Dudley turned his swivel chair to stare out the window. Half a dozen mosquito-fleet ferries were churning their various ways across Elliott Bay between the Seattle waterfront and the distant irregular green rectangle of Blake Island.

Dudley told the window, "In nineteen seventeen you couldn't wait for us to get into the war. Disregarding my direct order, you went over the border to enlist in the First Canadian Division." He turned to look at Spade. "While training in England you took up competitive pistol shooting.
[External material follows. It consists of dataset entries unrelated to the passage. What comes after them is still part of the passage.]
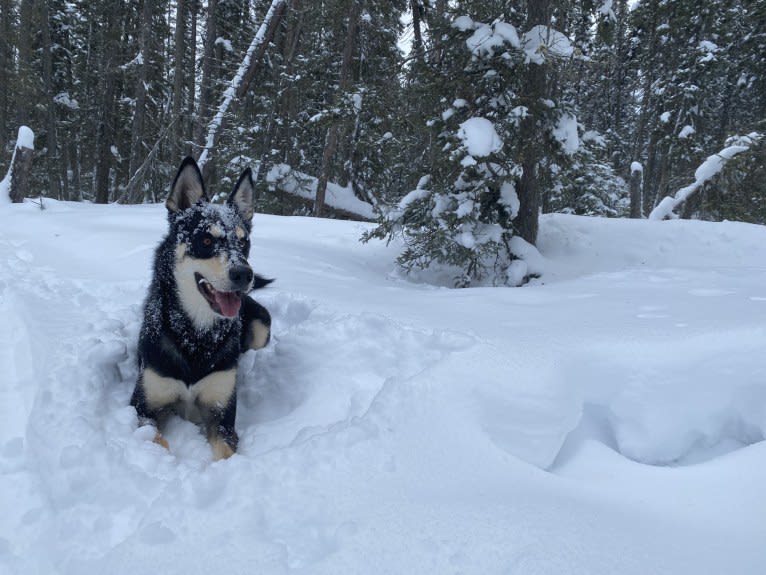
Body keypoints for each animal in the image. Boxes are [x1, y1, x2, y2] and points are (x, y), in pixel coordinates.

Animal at [131, 155, 272, 462]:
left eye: (244, 241)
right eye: (206, 240)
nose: (244, 274)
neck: (196, 335)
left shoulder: (222, 413)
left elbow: (227, 453)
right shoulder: (143, 408)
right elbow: (157, 441)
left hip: (260, 328)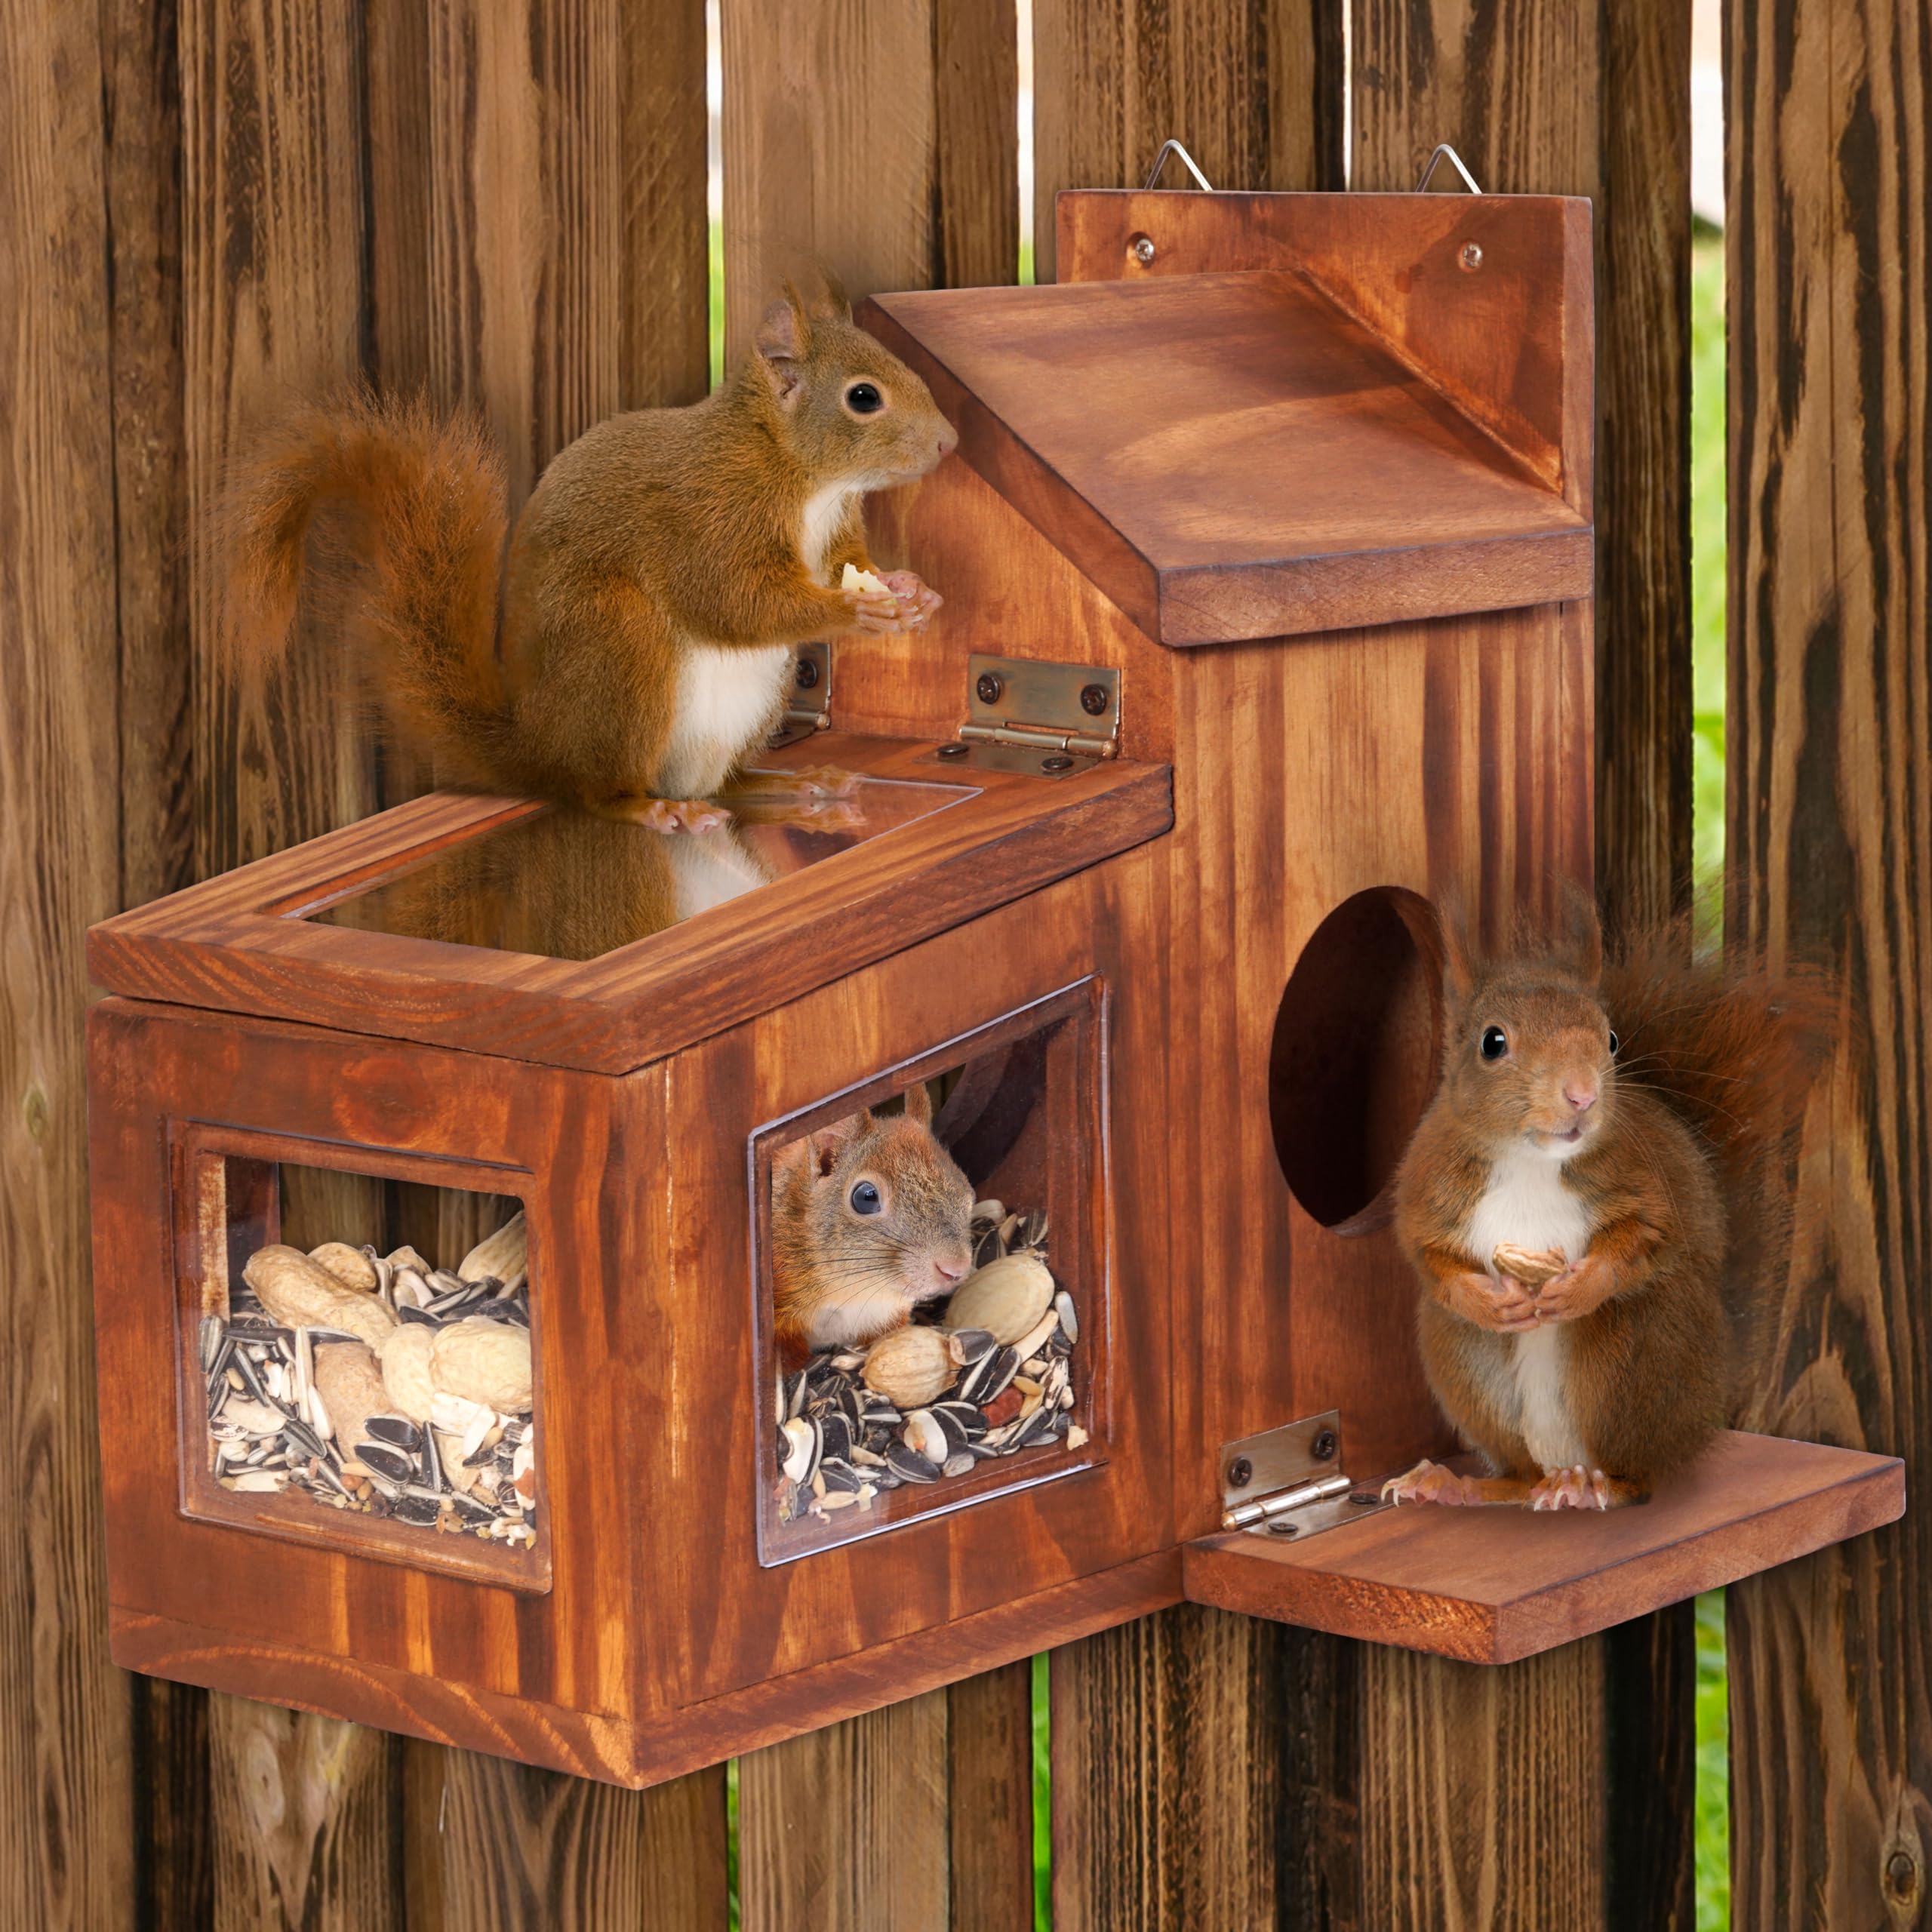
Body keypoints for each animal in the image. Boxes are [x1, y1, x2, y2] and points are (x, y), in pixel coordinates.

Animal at [218, 276, 958, 830]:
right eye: (863, 397)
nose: (949, 442)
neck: (805, 478)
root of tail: (539, 750)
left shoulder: (834, 532)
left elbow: (844, 564)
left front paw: (913, 593)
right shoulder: (709, 517)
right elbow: (735, 602)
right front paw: (860, 614)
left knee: (724, 786)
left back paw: (793, 783)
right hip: (618, 645)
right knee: (599, 793)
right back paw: (650, 809)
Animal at [1384, 895, 1833, 1511]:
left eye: (1613, 1039)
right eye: (1492, 1043)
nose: (1583, 1095)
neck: (1531, 1161)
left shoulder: (1646, 1184)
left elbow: (1646, 1239)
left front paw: (1578, 1288)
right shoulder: (1429, 1188)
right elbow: (1428, 1258)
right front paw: (1486, 1301)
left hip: (1632, 1359)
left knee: (1639, 1475)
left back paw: (1594, 1487)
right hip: (1466, 1362)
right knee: (1519, 1473)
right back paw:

You made some records."

"The pistol made the records. All I did was point it and make it go bang," said Spade. "Eight-shot thirty-eight Webley-Fosbery automatic revolver. Only three hundred of them ever got made because they jammed in combat, but they were so accurate on the firing range they got banned from competition shooting."

Dudley went on coldly as if Spade hadn't spoken.

"You were assigned to the Seventh Battalion of the Second Infantry Brigade and saw action in the trenches of the Lens-?Arras sector of France. You were wounded. You got a medal. Upon your return, against my better judgment, I took you back." His voice took on a nasty edge. "A competitive pistol shot, a war hero, and suddenly you don't like guns. Suddenly you're quitting the detective trade. Do you mind telling me why? Or have you just lost your stomach for real man's work?"

Spade stood. He did not offer his hand.

"I think if you need to use a gun you're doing a lousy job as a detective. As for resigning, I don't like the work here much since the war. Too much head knocking, not enough door knocking. And who says I'm quitting the detective trade?"